Don’t you just love it when you find yourself holding onto the perfect gift? And better still you unwrap it and it’s all for you???
I’m totally into it… and am thrilled to be on the receiving end of this little perler from my buddy Shoe…
It’s a book. A really old book, older even than me given that it was published in 1959. She bought it on a whim and it has been sitting in her library for a couple of years just waiting on the perfect recipient!!
Me!
Hurrah!
It seems to me only fair in having received such a bounty that I share some of the very important information therein with you. Just in case any of you were thinking of becoming an Australian.
In truth, I’m wishing I had read this BEFORE I signed on the dotted line…
So, this entry, the first extract from this tome of great import, I thought was very timely, given the stirring that’s been going on as a result of recent bloody efforts to sell Australia to the world…
How to Sell Tourism
Just leave it all to the Phascolarctos cinereus.
As you will discover if you study Australian travel publicity overseas, the only reason why American millionaires prefer a long journey to Little Coogee to a little journey to Long Island, or why English milords holiday in Murwillumbah rather than Menton, is because of the irresistible phascinations of the Pfascolarctos C. – which means to you and me “native bear” or “koala”.
Just as Australia, as a whole, lives on the sheep’s back the Australian tourist industry lives on the koala’s back. But the koala (average weight 12lb) has a much smaller back.
This accounts for its worried look.
The relative economic, social, and cultural importance of the koala family is fully recognized on Phillip Island, Victoria where notices on the main road warn motorists to…
New Australians often ask why this rare, anti-social and comparatively insignificant marsupial, rather than the proligerous and impressive kangaroo has come to symbolise the Australian Way of Life on travel-posters, calendars, and Christmas cards.
The reason is that no other living creature large or small, so closely approximates in its private life and social habits to the behaviour of the typical Australian male.
And, of course, only males matter.
While to touch circumspectly on more delicate matters the koala’s love life might well come straight from a Kinsey report on the Sexual Habits of the Australian Male. “The male during the mating season utters a call that has been compared to a harsh cough…”
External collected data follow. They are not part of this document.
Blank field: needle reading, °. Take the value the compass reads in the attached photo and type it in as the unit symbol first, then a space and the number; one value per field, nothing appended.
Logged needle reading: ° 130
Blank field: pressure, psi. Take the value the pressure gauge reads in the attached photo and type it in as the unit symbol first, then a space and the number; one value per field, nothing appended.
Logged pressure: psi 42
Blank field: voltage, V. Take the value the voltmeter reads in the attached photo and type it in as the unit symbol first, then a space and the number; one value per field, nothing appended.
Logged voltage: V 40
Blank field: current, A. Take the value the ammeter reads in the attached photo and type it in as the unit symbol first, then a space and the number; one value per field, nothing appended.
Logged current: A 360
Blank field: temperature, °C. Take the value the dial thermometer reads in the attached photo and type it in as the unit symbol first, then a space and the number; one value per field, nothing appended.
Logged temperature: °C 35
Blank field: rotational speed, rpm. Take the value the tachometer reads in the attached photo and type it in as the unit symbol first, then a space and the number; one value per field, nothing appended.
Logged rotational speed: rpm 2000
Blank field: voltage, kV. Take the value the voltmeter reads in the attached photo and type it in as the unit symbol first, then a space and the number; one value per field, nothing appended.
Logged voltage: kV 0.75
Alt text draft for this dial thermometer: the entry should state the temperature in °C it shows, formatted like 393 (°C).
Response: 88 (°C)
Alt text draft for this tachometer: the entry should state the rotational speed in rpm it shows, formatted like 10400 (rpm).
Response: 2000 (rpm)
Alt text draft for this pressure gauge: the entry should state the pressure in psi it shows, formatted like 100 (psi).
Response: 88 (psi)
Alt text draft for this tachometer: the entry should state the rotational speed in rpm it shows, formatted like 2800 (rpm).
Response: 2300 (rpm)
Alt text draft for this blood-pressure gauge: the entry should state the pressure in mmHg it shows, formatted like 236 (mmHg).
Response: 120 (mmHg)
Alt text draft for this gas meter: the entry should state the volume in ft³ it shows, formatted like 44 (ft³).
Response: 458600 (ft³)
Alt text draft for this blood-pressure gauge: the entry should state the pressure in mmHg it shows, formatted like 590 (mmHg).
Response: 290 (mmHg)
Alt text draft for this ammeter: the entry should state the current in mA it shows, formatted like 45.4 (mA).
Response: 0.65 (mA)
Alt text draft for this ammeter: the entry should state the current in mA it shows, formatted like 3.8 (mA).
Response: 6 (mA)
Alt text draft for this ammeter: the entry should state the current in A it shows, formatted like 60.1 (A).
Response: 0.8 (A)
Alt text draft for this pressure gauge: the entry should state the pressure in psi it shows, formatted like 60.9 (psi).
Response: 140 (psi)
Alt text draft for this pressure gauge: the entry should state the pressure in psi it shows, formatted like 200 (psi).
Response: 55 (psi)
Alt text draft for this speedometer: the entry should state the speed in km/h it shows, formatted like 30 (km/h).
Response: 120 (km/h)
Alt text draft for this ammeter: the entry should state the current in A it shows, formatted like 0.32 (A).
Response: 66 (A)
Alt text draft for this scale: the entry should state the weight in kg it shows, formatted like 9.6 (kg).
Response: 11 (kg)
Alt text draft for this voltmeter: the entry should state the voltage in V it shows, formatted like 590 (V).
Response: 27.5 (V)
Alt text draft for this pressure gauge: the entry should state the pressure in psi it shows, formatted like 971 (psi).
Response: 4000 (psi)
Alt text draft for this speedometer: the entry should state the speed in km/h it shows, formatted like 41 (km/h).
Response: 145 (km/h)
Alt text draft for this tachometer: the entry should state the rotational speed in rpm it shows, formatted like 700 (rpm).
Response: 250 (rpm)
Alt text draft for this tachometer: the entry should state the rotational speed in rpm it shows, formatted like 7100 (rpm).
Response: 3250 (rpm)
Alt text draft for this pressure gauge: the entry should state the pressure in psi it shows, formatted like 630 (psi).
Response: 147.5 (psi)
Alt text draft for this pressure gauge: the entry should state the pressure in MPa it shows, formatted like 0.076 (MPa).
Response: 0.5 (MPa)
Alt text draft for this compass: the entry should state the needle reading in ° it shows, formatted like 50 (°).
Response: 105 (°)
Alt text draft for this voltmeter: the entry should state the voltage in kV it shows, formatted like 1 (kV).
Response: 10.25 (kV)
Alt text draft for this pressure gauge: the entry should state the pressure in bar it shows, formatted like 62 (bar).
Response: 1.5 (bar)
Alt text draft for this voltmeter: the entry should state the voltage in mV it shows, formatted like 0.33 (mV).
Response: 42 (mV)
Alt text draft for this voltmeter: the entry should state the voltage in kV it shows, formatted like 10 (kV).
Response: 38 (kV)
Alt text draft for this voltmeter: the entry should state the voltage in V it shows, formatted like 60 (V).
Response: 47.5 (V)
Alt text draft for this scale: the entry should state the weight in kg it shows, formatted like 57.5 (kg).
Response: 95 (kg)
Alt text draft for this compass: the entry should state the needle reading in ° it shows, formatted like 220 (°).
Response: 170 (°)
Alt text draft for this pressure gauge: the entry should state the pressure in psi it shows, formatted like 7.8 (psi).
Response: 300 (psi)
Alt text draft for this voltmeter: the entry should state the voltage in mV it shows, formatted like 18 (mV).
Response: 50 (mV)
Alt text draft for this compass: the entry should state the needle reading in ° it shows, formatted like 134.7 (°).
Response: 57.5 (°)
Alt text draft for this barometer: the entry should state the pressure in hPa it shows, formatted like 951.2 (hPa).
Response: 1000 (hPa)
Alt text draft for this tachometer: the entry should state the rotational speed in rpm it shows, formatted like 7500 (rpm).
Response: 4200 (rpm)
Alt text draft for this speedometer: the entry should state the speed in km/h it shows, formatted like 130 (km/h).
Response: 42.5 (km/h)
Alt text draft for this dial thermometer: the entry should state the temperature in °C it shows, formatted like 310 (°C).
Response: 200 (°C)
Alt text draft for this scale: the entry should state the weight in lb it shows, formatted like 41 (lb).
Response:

The name koala comes from an aboriginal word “implying the animal seldom drinks in the wild state”. This of course, is what makes it wild.
Just as it would any decent Australian.
Extract from ! So, you want to be an Australian by Cyril Pearl ©1959 – slightly abridged…
Doesn’t it just make you blush with Australian Pride??
It did me…
Ms. Mac says
Dee, you put me to shame. I was there for 12 years with an Australian husband and Australian children and I was just too damn lazy to become an Aussie myself. But I would never be able to barrack for the Aussies against England in the Ashes so maybe I would have been refused anyway.
deeleea says
Ms Mac, you have the advantage of an Australian husband to [ahem] fall back on… I have no such security and should I ever move back to NZ could well lose the opportunity to have both my options covered…
That’s the REAL reason I did it… shhh
www.wibsite.com/wiblog/misslisa says
I must find another gem by Nino which I have in the archives … "They’re a Weird Mob Mate!" … also truly excellent!
Unordered says
Oh my goodness… I guess Aussie humour has changed a bit in 50 years.